Hoe Sylvia Robinson de hiphop op de kaart zette met Rappers’ Delight

Toen Chic-gitarist Nile Rodgers in 1979 een Newyorkse club binnenkwam, hoorde hij tot zijn verbazing de baslijn van zijn eigen hit Good Times. Om precies te zijn: niet het hele nummer, maar alleen een paar maten. En die werden steeds herhaald. Eerst werd hij kwaad. Wie heeft onze muziek gestolen? De volgende dag zocht hij contact met de makers. Toen glom hij van trots. Wat was er aan de hand?

Het bestond al sinds 1973 in de wijk The Bronx: scholieren zetten hun ghettoblasters neer op een plein en dansten op de muziek. De breakdancers zochten daar zelf muziek bij om op te kunnen dansen. Bevriende muzikanten knutselden zelf wat in elkaar. Het begin van sampling: stukjes uit bestaande muziek knippen en daar nieuwe nummers van maken.

Rap en subcultuur

De dansers en muzikanten kregen nog meer gezelschap. Rappers sloten zich aan en gingen freestylen: zingend en pratend improviseren op de beat, als feestelijke aanmoediging voor de dansers. Meteen ontstond een bepaalde dialoog, een eigen vocabulaire vol straattermen, muzikale slang en andere gesproken shouts en riffs. Dansen en rappen op de nieuwe hiphop ritmes, lekker!

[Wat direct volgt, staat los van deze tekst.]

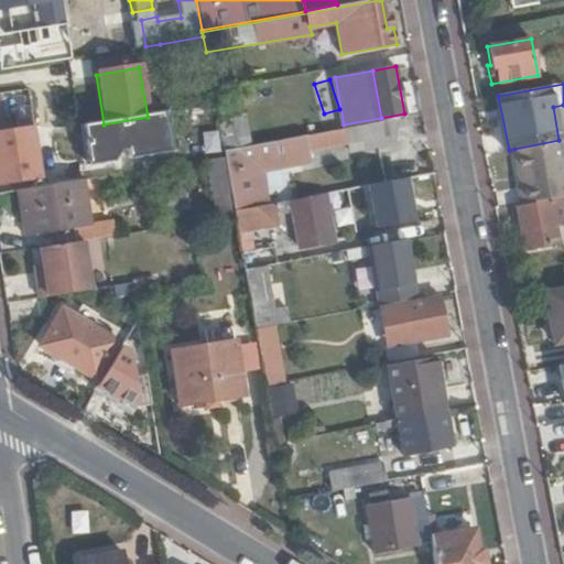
[(243,108),(216,114),(223,149),(250,144),(243,108)]
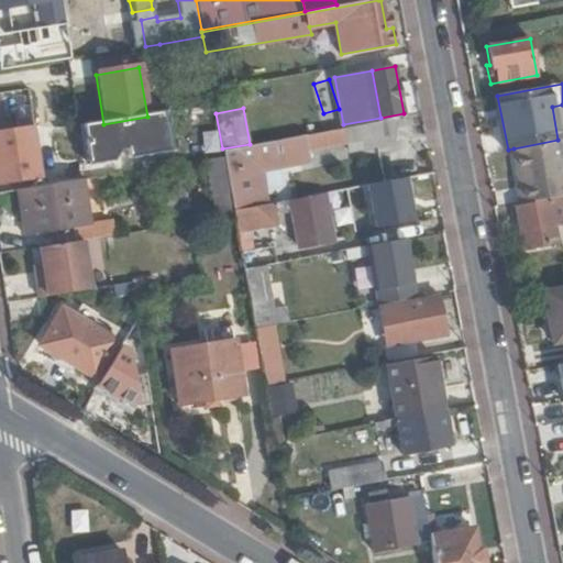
[(103,124),(80,129),(87,168),(174,152),(167,113),(147,117),(103,124)]
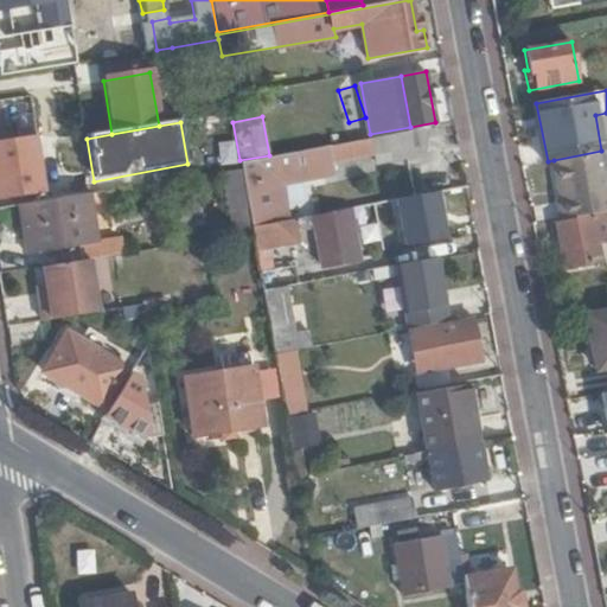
[(428,152),(423,127),(370,136),(375,163),(428,152)]
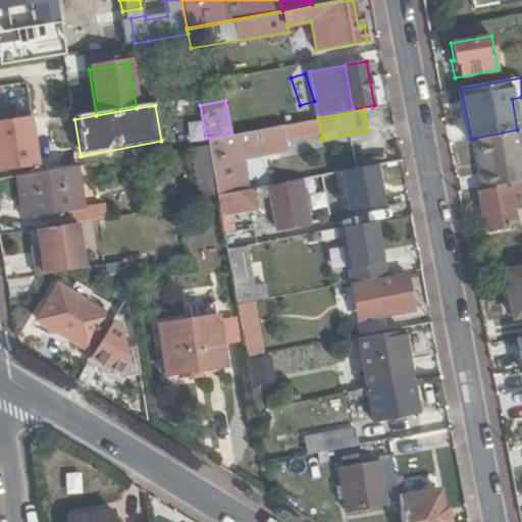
[(0,116),(0,168),(22,165),(14,114),(0,116)]
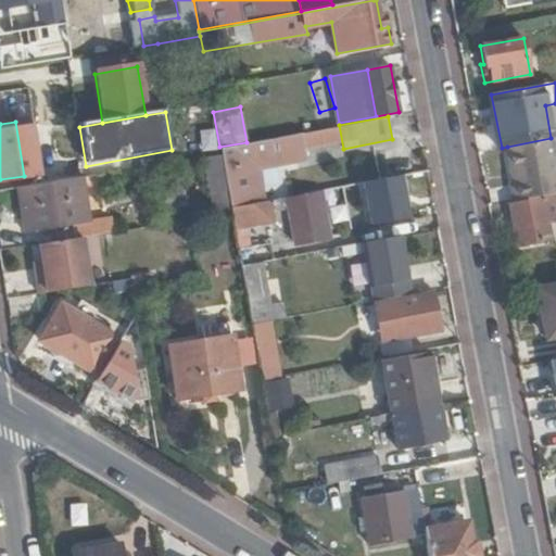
[(247,142),(219,147),(220,154),(227,189),(230,206),(268,200),(261,164),(304,156),(300,133),(247,142)]
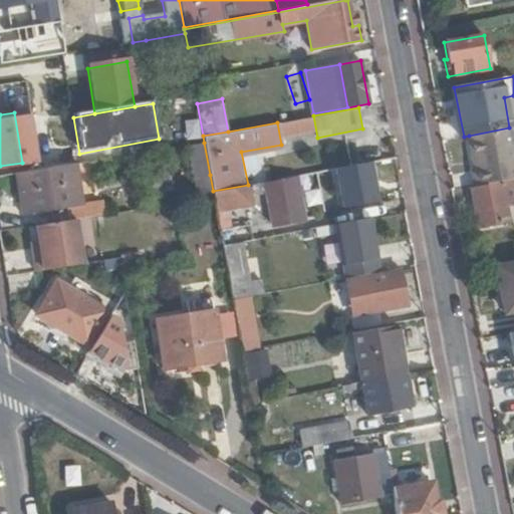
[(503,181),(513,179),(513,134),(513,127),(509,127),(469,136),(479,186),(499,182),(503,181)]
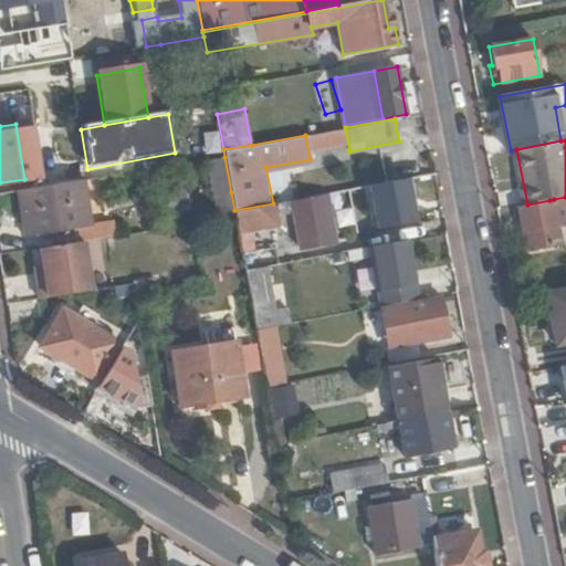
[(231,192),(224,157),(208,159),(215,195),(231,192)]
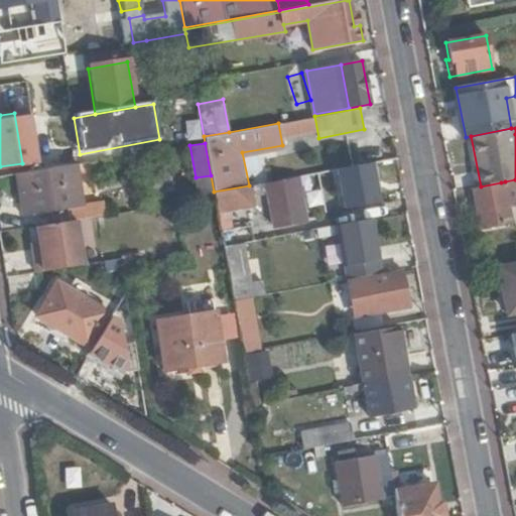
[(158,185),(171,183),(167,159),(151,161),(155,186),(158,185)]
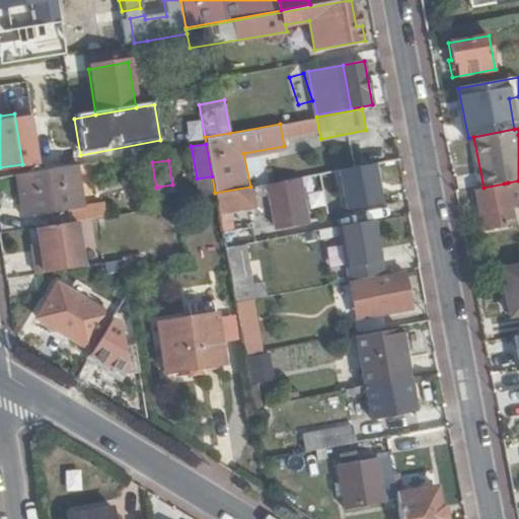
[(28,173),(17,174),(24,217),(68,210),(69,222),(77,221),(106,216),(104,200),(85,203),(79,164),(52,169),(41,170),(28,173)]
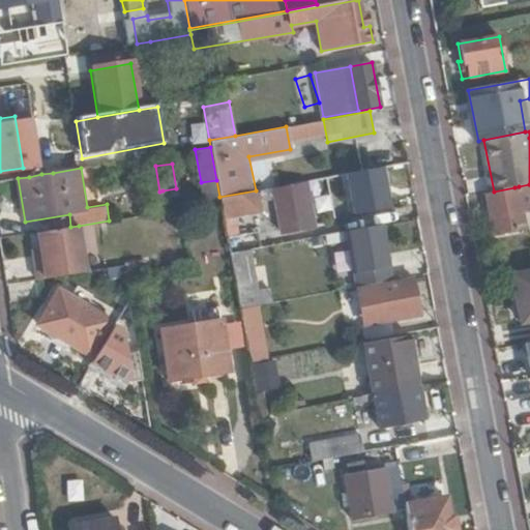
[(314,226),(304,181),(274,186),(276,200),(275,200),(281,232),(314,226)]
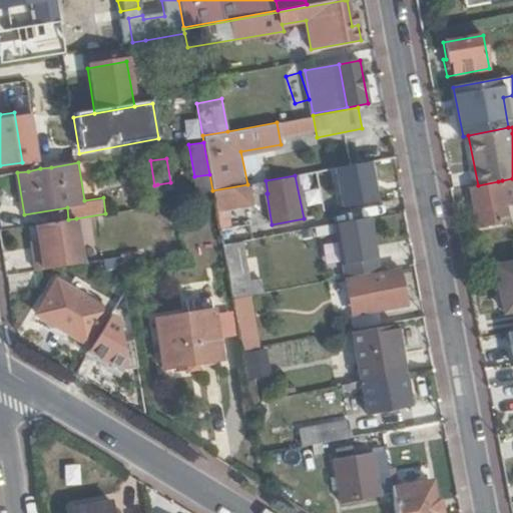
[(512,187),(512,178),(502,180),(504,190),(512,187)]
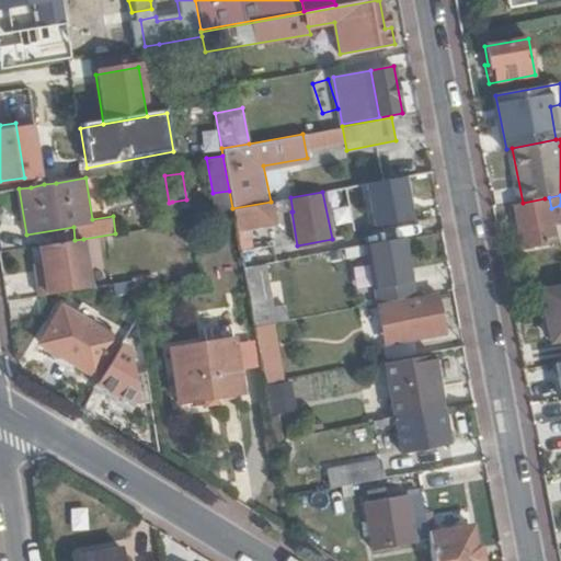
[(551,208),(549,197),(545,198),(546,199),(531,203),(537,228),(521,231),(524,250),(557,243),(551,208)]
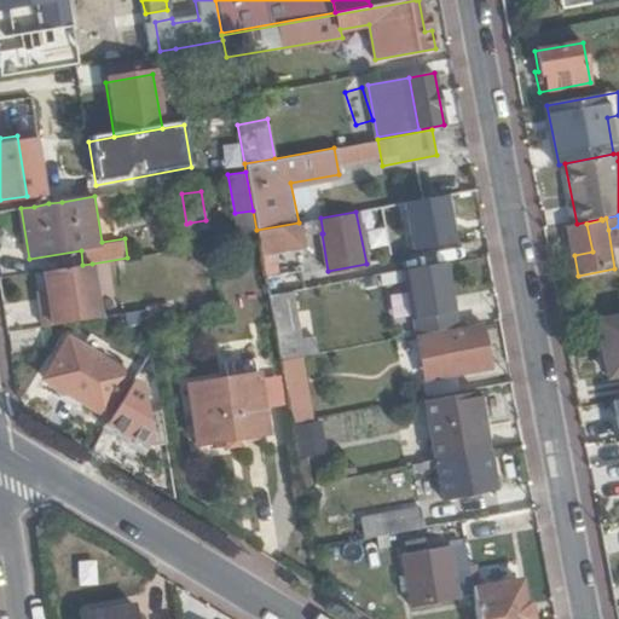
[(313,219),(299,223),(256,230),(258,238),(260,253),(307,244),(306,235),(316,232),(313,219)]
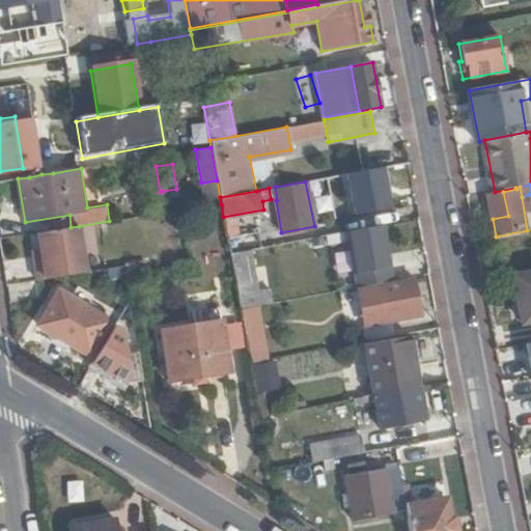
[(177,198),(176,189),(163,191),(165,200),(177,198)]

Met dans, muziek en rap groeide het uit tot een subcultuur. Een sociaal event met een eigen onderstroom, eigen rituelen en een eigen dresscode. Was het een reactie op het opgebrande vuur van de disco? Was het een reactie op de punk? Later zouden de teksten veel maatschappijkritischer worden.

Lees ook hoe producer J Dilla drumcomputers kon laten swingen.

Sylvia Robinson

De vrouw die wel wat in de nieuwe muziek zag was producer Sylvia Robinson, die zelf als zangeres in 1973 een hit had met Pillow Talk, en aan de wieg stond van het nieuwe label Sugar Hill Records, dat ze runde met haar man Joe.

Er was één probleempje: ze had grote moeite om de mensen voor de microfoon te krijgen. Rappers wilden liever alleen optreden in de clubs, niet in de studio.

Ze benaderde The Sugarhill Gang uit New Jersey, bestaande uit Big Bank Hank, Wondermike en Master Gee. Het trio wilde wel de studio in. Maar wát ze daar precies zouden doen en hoelang, wist nog niemand.

‘I’ve got these kids who are going to talk real fast over it’ — Sylvia Robinson

Rappers’ Delight

De muzikanten van Sugar Hill Records waren gewend om een kwartier lang precies dezelfde partij te spelen, zonder één fout te maken. Voor Rappers’ Delight was bassist Chip Shearin ingehuurd. Hij weet het nog: hij was zeventien en kreeg 70 dollar voor het inspelen van de track.

Op de muziek konden de rappers dan freestylen. En dat deden de rappers, het hele kwartier lang. Maar om op de radio te kunnen worden gedraaid als single, moest de lengte worden teruggebracht tot drie minuten.

Hiphop

Toen de hit Rappers’ Delight uitkwam, waren Grandmaster Flash, Kurtis Blow, Melle Mel, Cowboy, Kid Creole, Scorpio, Rahiem en Kool Moe Dee natuurlijk ook al jaren bezig. De eerste verhalen spreken van 1977. Hiphop was nog underground. Nog onbekend bij de massa, nog ongehoord in de hitlijsten.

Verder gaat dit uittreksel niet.